Information Technology Training encompasses such legacy programming languages, as COBOL (used in business-oriented report generation), FORTRAN (used for complex scientific and engineering calculations), and RPG (used for database access). These languages still undergo modification to interface with newer applications now considered essential to their respective sectors. Although even post-1977 Fortran, in particular, is often thought to be at death's door, in spite of its many specialized versions, this is not the case. The old languages retain their specific niches in computer science.
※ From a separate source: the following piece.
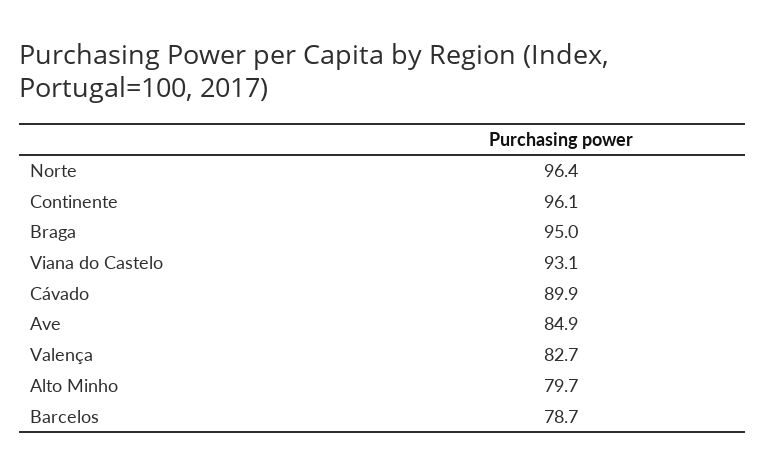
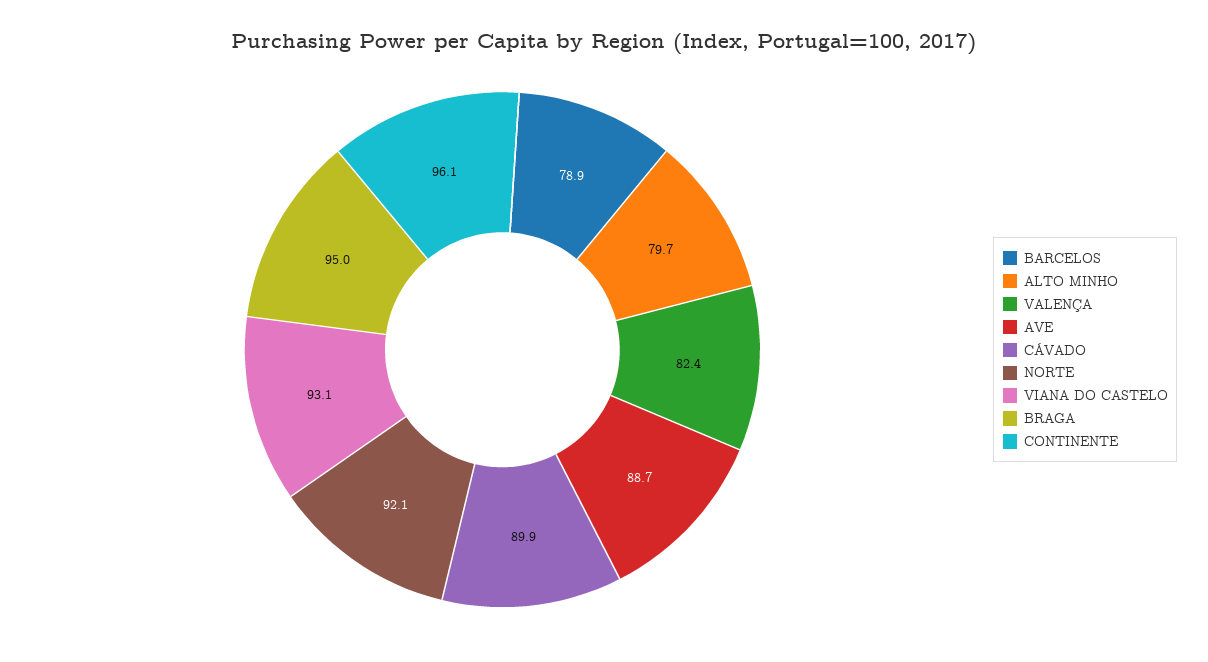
Norte: 96.4 -> 92.1
Ave: 84.9 -> 88.7
Valença: 82.7 -> 82.4
Barcelos: 78.7 -> 78.9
IT Training Covers a Lot of Ground

IT Training also extends to structured languages such as C, which is widely used in many computing environments, perhaps best known for being the language of the UNIX operating system. However, its many other environments include the PC, Macintosh and mainframe systems. C*, called a dialect of C, is used for parallel or multi-programming. Another derivative of C is C#, a programming language capable of standing alone, but which is also quite closely tied in with Microsoft Common Language Runtime (CLR). C++ is a complex but often used object-oriented language derived from C.
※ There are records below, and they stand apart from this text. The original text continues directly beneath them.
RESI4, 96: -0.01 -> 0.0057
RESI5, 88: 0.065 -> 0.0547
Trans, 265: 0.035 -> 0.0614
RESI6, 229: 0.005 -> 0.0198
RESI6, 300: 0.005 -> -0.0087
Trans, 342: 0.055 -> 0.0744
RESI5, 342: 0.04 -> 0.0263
Java is a fairly straightforward object-oriented language that came from Sun Microsystems and its research staff in the mid-1990s. In some ways it resembles C++, but also borrows from other languages and programming systems. As a rule, Java is compiled to be platform-independent, requiring a Java Virtual Machine to interpret the resulting byte-codes.

Other highly useful and in demand programming classes include those that teach scripting languages such as Perl, JavaScript and VBScript. Project Management training is almost a required investment; without it, projects are unlikely to come in on time or be successful. Microsoft Windows is far from being the only operating system (OS) nowadays: SunOS and Solaris, z/OS, Linux and various iterations of UNIX are thought of highly by those in the know.

Getting It All to Work Together

Another topic covered in IT Training is database management. Applications include Oracle (Oracle Corp.), DB2 (IBM Corp.) and Access (Microsoft Corp.). Computers must also be able to talk to each other within and across networks, even though manufactured by a long list of different companies. One protocol to enable the communication is TCP/IP or Transmission Control Protocol/Internet Protocol.

Then there is the hardware needed to transmit the data. Cisco Systems manufactures routers, bridges, and switches and is probably the top producer of network equipment. Certainly their certification programs are among the most difficult credentials to earn.

Some IT Training topics have a large number of books, videotapes, CDs and other resources available for purchase for self-study. Online classes from various university and commercial sources charge a range of fees for education that varies in quality. Computer-related classes are also taught in full-time academies that specialize in Information Technology, as well as in evening classes.